Мало находится людей, которые вообще
бы не любили его творчества. В разные
эпохи нашей собственной жизни Толстой
вдруг открывается нам с каких-то новых,
неожиданных сторон.
Если
это так, то имеем ли мы право рассуждать,
как рассуждают некоторые люди: Толстой
был гений литературы, а то, что
он писал что-то скучное по философии
и религии, — это лучше не затрагивать,
и хорошо, что это никогда не
включают в собрания сочинений, кроме
академического? (А академическое — это
малодоступное грандиозное 90-томное собрание,
с которым работают в основном специалисты-литературоведы
и историки.) Поэтому неудивительно, что
на протяжении всего времени, прошедшего
после смерти Льва Николаевича, особенно
в советский период, мало кто серьезно
обращал внимание на эту сторону его творческой
деятельности.
Но,
друзья мои, это великая неблагодарность!
Я говорю вам это совершенно искренне.
Являясь православным священником,
членом той Церкви, которая издала
определение, отлучающее Толстого от Церкви,
я тем не менее подчеркиваю, что это вовсе
не означает, что мы должны быть несправедливы
к этому человеку и перечеркнуть то, что
волновало этого ушедшего из жизни гиганта,
может быть, гораздо больше, чем его художественные
произведения. Это была его внутренняя
жизнь, это было то, что мучило и восторгало
его на протяжении всей его долгой жизни.
Те
немногие из вас, кто, возможно, читал
его дневники, легко могли убедиться,
как рано Толстой начал анализировать
свои поступки, как рано он стал задумываться
над смыслом жизни, как думал
о смерти, об этических свойствах
человеческого бытия и
Около
90 лет тому назад Дмитрий Сергеевич
Мережковский написал книгу «Лев
Толстой и Достоевский». Он хотел
представить Толстого (и справедливо)
как полнокровного гиганта, как
человека-скалу, как некоего великого
язычника; а Достоевского — только
как христианина, как фанатичного,
одухотворенного, спиритуального проповедника
духа. Ясновидец духа и ясновидец плоти
— любимая антитеза Дмитрия Сергеевича
Мережковского. Какое-то зерно истины
в этом есть. Обычно мы говорим: скорбные
глаза Достоевского, мучительная муза
Достоевского, мучительный гений Достоевского,
страдальческая жизнь. А Толстой — полноводный
и полнокровный.

* ПОСТАВЛЕННАЯ ЗАДАЧА A: Продублируйте без изменений строки листинга от строки, содержащей «picture [339, 479, 901, 955]», до строки, содержащей «text • float reverb_return», включительно.
Фрагмент и листинг взяты из разных источников.

* ДАННЫЕ ДЛЯ ОБРАБОТКИ:
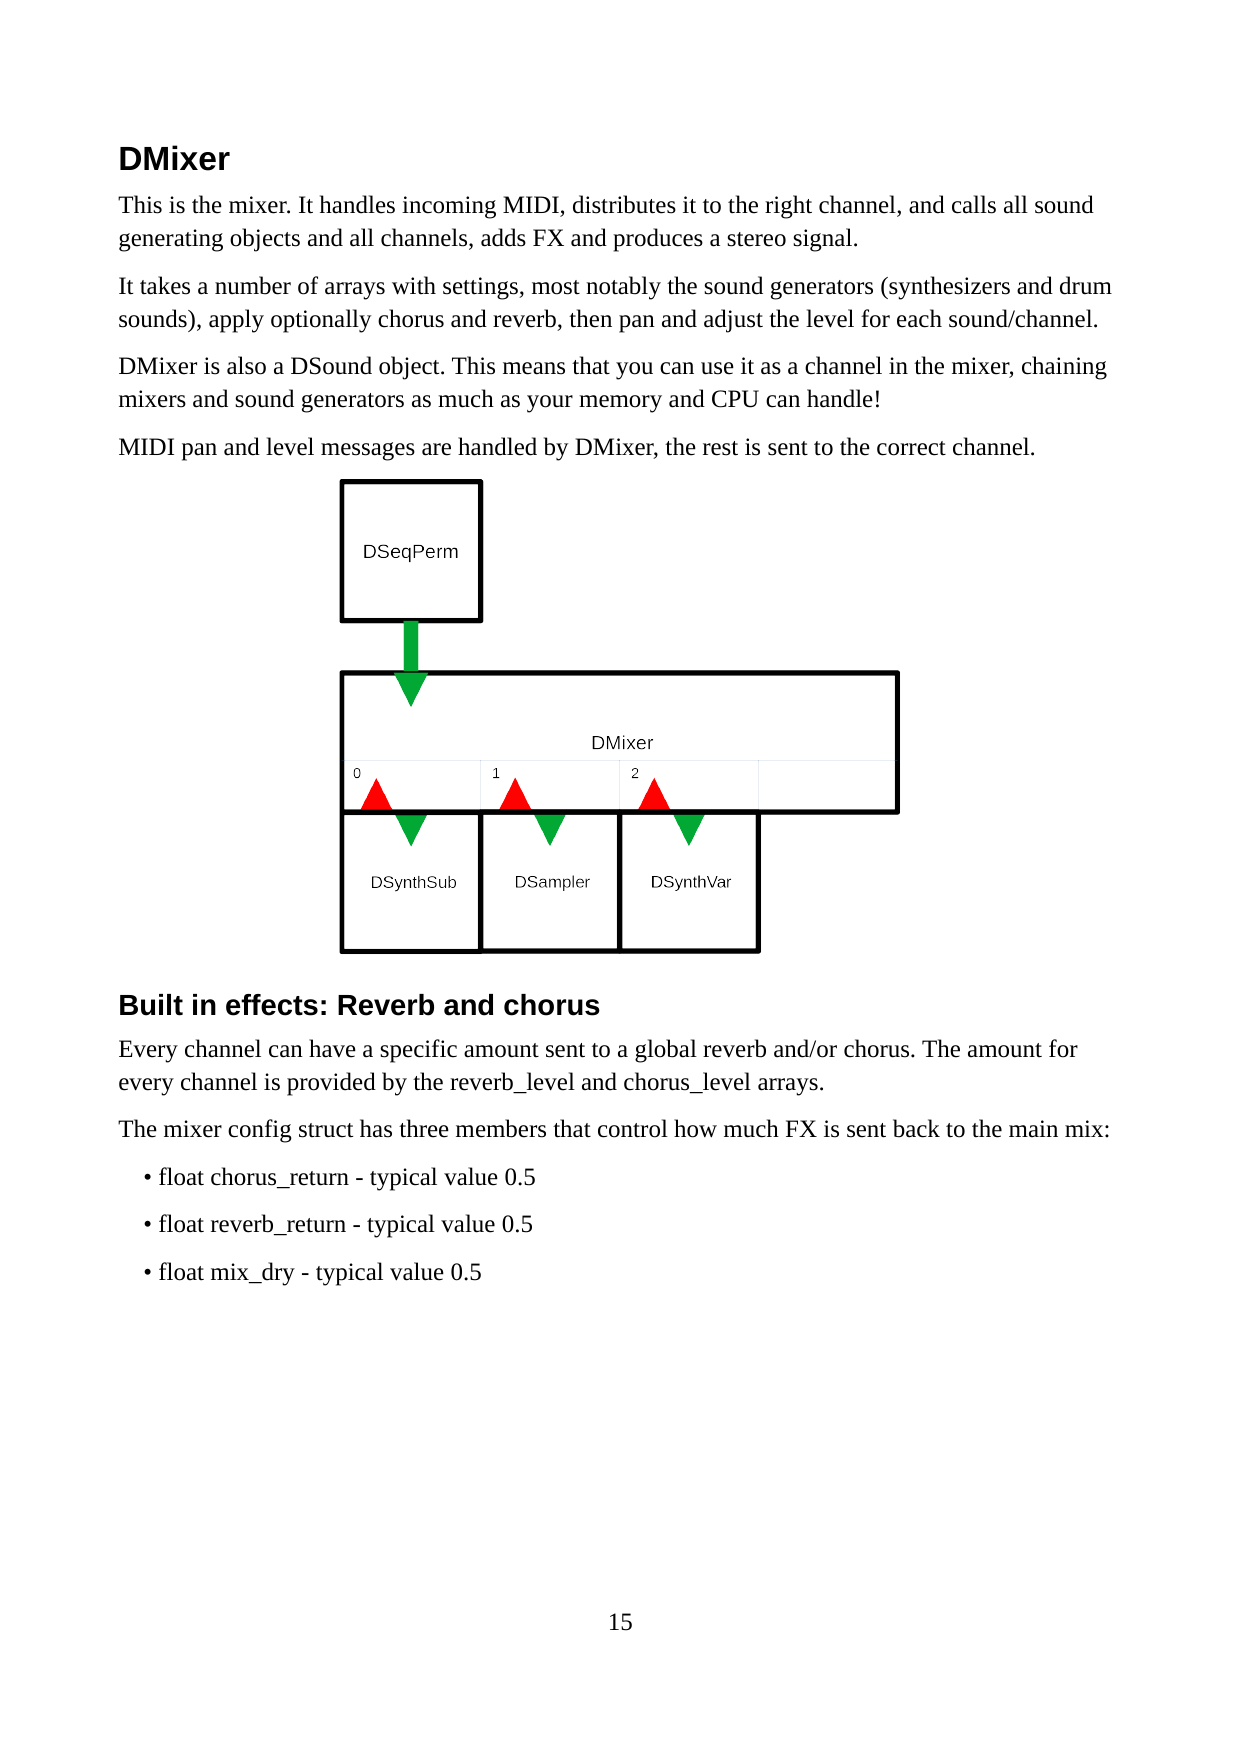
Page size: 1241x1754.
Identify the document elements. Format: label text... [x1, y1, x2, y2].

picture [339, 479, 901, 955]
subtitle DMixer [118, 139, 1122, 178]
text • float reverb_return - typical value 0.5 [118, 1209, 1122, 1238]
text Every channel can have a specific amount sent to a global reverb and/or chorus. The amount for every channel is provided by the reverb_level and chorus_level arrays. [118, 1034, 1122, 1095]
text It takes a number of arrays with settings, most notably the sound generators (synthesizers and drum sounds), apply optionally chorus and reverb, then pan and adjust the level for each sound/channel. [118, 271, 1122, 332]
subtitle Built in effects: Reverb and chorus [118, 988, 1122, 1021]
text The mixer config struct has three members that control how much FX is sent back to the main mix: [118, 1114, 1122, 1143]
text This is the mixer. It handles incoming MIDI, distributes it to the right channel, and calls all sound generating objects and all channels, adds FX and produces a stereo signal. [118, 190, 1122, 252]
text • float chorus_return - typical value 0.5 [118, 1162, 1122, 1191]
text DMixer is also a DSound object. This means that you can use it as a channel in the mixer, chaining mixers and sound generators as much as your memory and CPU can handle! [118, 351, 1122, 413]
text MIDI pan and level messages are handled by DMixer, the rest is sent to the correct channel. [118, 432, 1122, 461]
text • float mix_dry - typical value 0.5 [118, 1257, 1122, 1286]
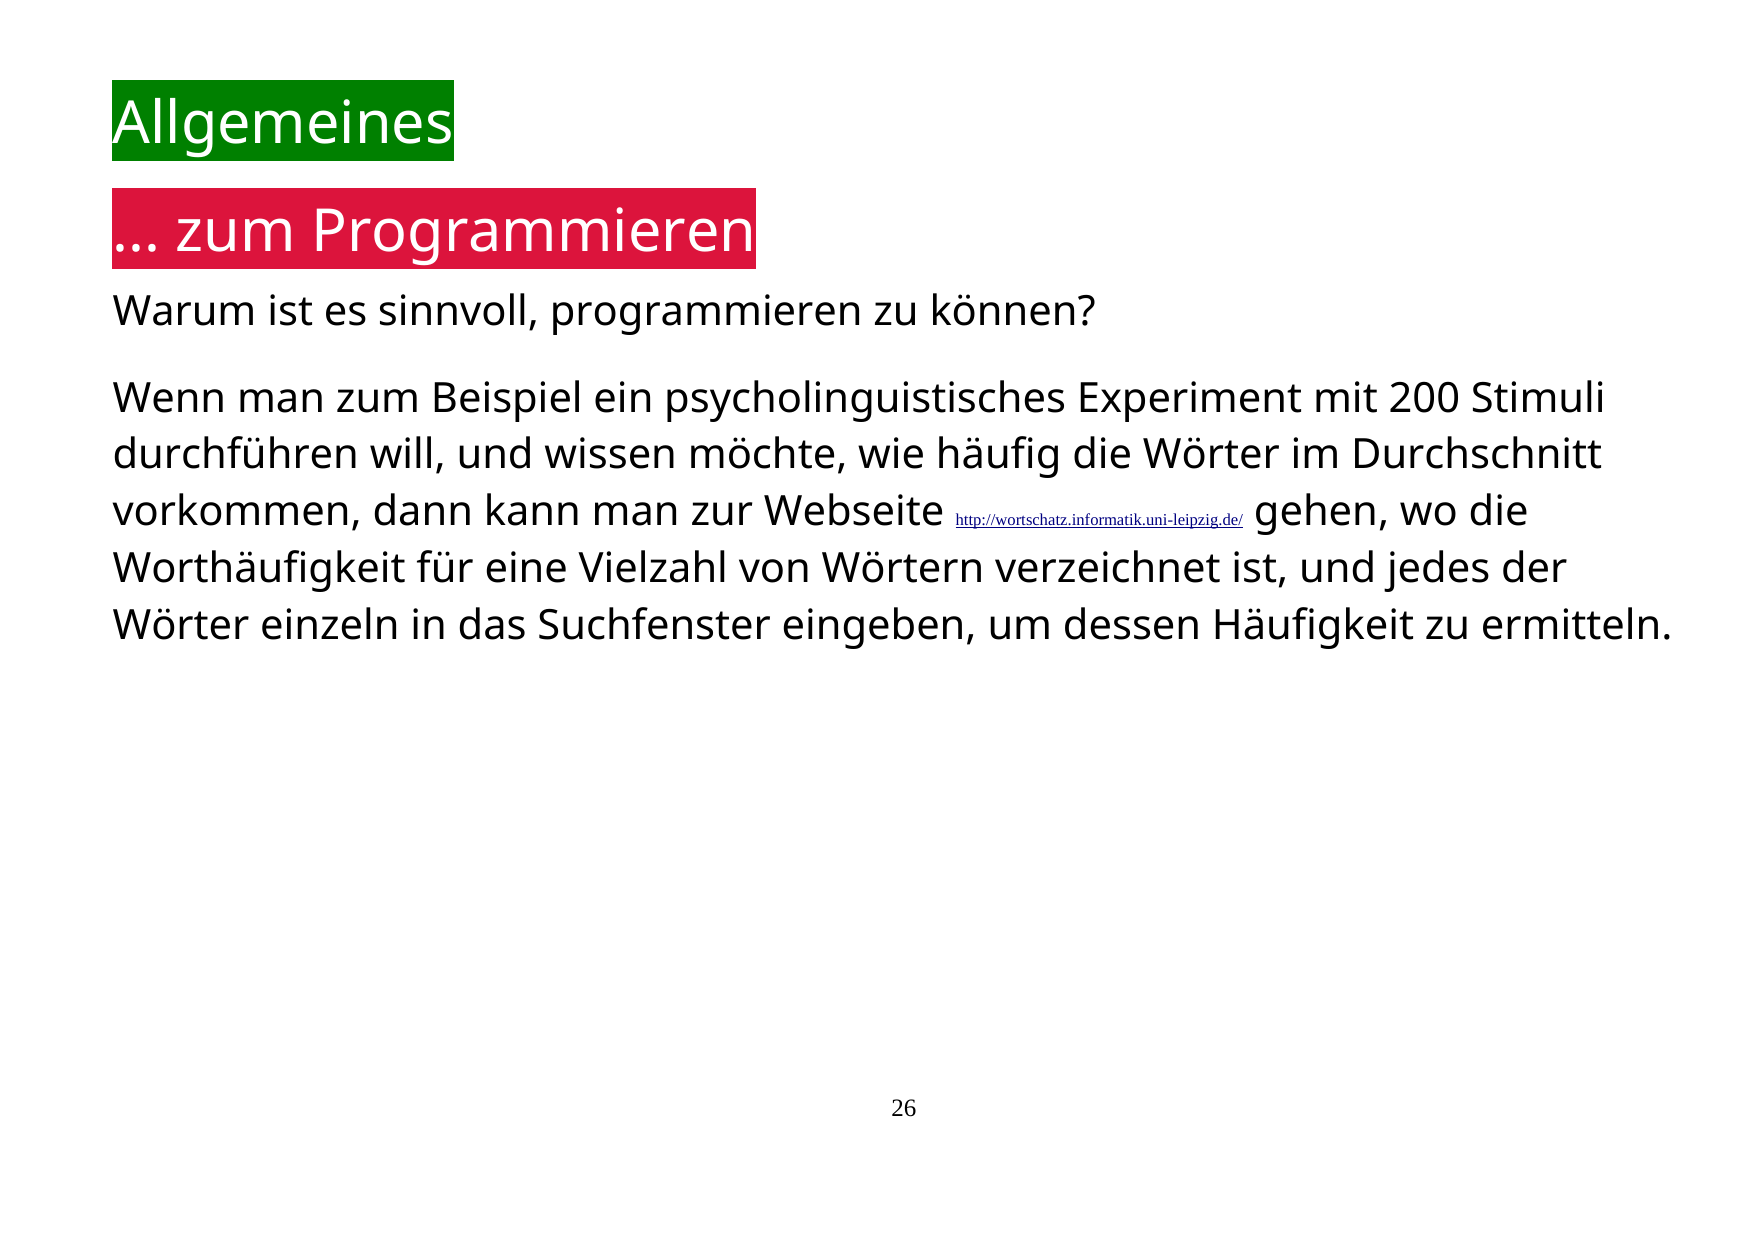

* ПОСТАВЛЕННАЯ ЗАДАЧА B: Какую книгу, согласно фрагменту о Толстом, Дмитрий Сергеевич Мережковский написал около 90 лет тому назад?

* ПОЛНЫЙ ОТВЕТ A:
picture [339, 479, 901, 955]
subtitle DMixer [118, 139, 1122, 178]
text • float reverb_return - typical value 0.5 [118, 1209, 1122, 1238]

* ПОЛНЫЙ ОТВЕТ B: Книгу «Лев Толстой и Достоевский».